**Quelle**
________________________

Mich würde mal interessieren, ob sich inzwischen etwas durchschlagendes bezüglich dieser "Beschissmasche" gesetzlich geändert hat. Etwa in der Richtung eines dauerhaften Gewerbeentzuges, welcher auch eventuelle Stohmänner/frauen, betrifft. :wall:


----------



## Nicko1998 (14 März 2009)

*AW: rezepte-ideen.de - plötzlich Rechnung und Zahlungsaufforderung*



mutterheimat schrieb:


> Mich würde mal interessieren, ob sich inzwischen etwas durchschlagendes bezüglich dieser "Beschissmasche" gesetzlich geändert hat.


Da wird sich nichts tun! Ich habe bereits eine umfangreiche Korrespondenz mit dem Ministerium der Justiz, Frau Ministerin Brigitte Zypries, geführt. Deren Antwort (bzw. die Antwort ihres zuständigen Referenten) war:


			
				BM der Justiz schrieb:
			
		

> Weitere gesetzgeberische Maßnahmen halte ich zurzeit nicht für erforderlich.


Und dabei wäre alles so einfach, wenn man dem Vorschlag des BaWü-Verbraucherschutzministers Hauk folgen würde, der da lautet


> Jeder telefonisch und im Internet geschlossene Vertrag ist so lange schwebend unwirksam, bis er vom Kunden schriftlich bestätigt wird


Das würde das gesamte Abofallen- und Abzockunwesen recht schnell versiegen lassen. 

Vielleicht gibts nach der BT-Wahl einen Regierungswechsel, und es kommt wieder mal ein/e fähige/r Justizminister/in ans Ruder, die sich nicht von den Heerscharen der Lobbyisten einlullen lässt...


----------



## mutterheimat (14 März 2009)

*AW: rezepte-ideen.de - plötzlich Rechnung und Zahlungsaufforderung*

Es wäre schön, wenn dieser Erfolg den gesamten deutsch sprechenden Raum erreichen würde (D,A,CH,L,FL). Aber da ist wohl der Weihnachtsmann realer. :wall:


----------



## norschen (16 März 2009)

________________________

**Vorliegende Einträge**
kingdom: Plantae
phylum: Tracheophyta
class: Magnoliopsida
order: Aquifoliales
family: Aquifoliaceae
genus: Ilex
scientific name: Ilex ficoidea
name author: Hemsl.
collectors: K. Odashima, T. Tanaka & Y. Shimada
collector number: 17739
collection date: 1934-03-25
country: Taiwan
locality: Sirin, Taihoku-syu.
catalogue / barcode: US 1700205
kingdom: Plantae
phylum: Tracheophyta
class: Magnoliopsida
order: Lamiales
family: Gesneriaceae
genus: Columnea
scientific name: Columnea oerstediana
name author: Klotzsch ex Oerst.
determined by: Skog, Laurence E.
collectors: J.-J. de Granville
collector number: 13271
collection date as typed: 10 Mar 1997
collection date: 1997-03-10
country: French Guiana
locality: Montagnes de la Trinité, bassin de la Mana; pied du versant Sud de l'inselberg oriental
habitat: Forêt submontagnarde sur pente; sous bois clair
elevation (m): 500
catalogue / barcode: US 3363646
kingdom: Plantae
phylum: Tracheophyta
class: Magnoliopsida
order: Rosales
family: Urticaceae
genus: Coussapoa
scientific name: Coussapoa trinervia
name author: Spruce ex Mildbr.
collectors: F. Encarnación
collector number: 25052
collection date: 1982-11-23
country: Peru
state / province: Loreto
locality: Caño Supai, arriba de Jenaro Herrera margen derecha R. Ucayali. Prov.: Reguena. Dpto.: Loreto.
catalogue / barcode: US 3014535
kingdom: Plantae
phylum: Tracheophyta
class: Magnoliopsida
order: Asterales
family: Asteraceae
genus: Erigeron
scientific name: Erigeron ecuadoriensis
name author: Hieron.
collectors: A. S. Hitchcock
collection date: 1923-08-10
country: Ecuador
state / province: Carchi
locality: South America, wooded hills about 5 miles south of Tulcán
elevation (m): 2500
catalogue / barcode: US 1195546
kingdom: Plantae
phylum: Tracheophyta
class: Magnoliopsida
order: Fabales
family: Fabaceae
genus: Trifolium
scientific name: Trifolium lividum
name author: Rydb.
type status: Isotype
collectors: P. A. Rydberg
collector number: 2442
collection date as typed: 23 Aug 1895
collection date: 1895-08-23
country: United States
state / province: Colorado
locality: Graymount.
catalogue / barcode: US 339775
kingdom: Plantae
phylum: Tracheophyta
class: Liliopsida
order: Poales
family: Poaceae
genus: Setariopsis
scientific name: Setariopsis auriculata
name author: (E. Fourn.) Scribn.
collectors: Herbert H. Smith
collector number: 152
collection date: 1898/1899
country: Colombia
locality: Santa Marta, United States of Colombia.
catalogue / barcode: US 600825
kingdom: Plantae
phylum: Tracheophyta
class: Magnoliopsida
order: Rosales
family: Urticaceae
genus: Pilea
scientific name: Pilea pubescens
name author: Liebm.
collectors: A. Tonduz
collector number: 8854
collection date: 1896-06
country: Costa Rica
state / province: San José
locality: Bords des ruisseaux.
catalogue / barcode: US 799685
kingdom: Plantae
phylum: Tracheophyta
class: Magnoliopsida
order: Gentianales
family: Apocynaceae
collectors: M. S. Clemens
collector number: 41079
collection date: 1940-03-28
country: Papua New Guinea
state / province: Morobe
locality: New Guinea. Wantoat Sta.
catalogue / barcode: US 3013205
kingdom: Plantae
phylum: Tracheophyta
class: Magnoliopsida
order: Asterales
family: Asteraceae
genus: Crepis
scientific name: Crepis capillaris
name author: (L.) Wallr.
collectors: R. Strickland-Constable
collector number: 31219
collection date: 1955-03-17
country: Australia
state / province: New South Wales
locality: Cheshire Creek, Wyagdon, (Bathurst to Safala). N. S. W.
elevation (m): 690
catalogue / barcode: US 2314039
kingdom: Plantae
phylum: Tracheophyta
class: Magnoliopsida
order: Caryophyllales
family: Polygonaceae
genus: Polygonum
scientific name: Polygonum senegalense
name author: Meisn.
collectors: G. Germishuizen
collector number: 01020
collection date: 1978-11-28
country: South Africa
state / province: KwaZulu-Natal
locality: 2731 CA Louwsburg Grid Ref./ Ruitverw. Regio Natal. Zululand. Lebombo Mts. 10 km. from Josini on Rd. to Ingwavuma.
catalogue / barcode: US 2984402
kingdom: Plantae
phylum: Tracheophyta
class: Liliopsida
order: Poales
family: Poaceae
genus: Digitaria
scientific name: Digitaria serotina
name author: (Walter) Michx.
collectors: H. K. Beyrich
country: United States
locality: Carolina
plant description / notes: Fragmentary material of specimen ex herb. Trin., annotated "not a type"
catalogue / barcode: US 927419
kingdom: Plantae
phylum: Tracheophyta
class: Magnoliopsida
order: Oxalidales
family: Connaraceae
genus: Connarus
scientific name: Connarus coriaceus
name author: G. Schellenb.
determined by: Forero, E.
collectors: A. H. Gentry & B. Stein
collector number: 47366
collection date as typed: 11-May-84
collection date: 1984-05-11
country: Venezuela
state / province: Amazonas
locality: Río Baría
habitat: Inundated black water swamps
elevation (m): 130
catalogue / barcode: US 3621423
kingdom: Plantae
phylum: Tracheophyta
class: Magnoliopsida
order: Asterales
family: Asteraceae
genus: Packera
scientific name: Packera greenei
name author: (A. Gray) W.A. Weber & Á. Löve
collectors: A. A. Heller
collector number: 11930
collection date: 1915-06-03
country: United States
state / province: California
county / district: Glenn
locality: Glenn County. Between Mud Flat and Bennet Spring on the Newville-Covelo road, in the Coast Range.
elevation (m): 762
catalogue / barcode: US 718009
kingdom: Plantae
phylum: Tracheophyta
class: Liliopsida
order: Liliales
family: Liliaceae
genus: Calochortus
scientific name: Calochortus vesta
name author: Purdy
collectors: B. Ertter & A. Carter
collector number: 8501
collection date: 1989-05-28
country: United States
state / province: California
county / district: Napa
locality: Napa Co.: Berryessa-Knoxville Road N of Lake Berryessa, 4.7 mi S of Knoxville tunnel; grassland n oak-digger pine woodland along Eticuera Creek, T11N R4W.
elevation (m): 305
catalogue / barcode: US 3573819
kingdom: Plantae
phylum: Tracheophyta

________________________

Setze bitte die Forendiskussion über die Rechnungen von rezepte-ideen.de fort, und zwar an der Stelle, an der sie endet. Die Einträge stammen aus einer anderen Quelle.

**Antwort**
*AW: rezepte-ideen.de - plötzlich Rechnung und Zahlungsaufforderung*

Hallo
Bin wohl auch eins der Fabriken.de Opfer. Habe heute eine Zahlungsaufforderung bekommen. Man könne nachweisen, dass mir die Newsletter zugesendet wurden und dass ich ja nicht gekündigt hätte in der Zeit, also müsste ich jetzt zahlen.Ich habe aber diese Newsletter nicht bekommen. Auch nicht im Spam!!! Was soll ich machen.. Durchhalten und ignorieren, antworten, zahlen.. Helft mir bitte weiter.


----------



## KatzenHai (16 März 2009)

*AW: rezepte-ideen.de - plötzlich Rechnung und Zahlungsaufforderung*



norschen schrieb:


> Was soll ich machen.. Durchhalten und ignorieren, antworten, zahlen.. Helft mir bitte weiter.


Hilfsangebot:

Halte durch.
Ignoriere.
Antworte nicht.
Zahle nicht.

Hilft das?


(Wenn nein - lies dir mal diese ganze Seite hier durch. Mit allen Links in der ersten Ebene, also denen, die du hier findest ...)


----------



## norschen (16 März 2009)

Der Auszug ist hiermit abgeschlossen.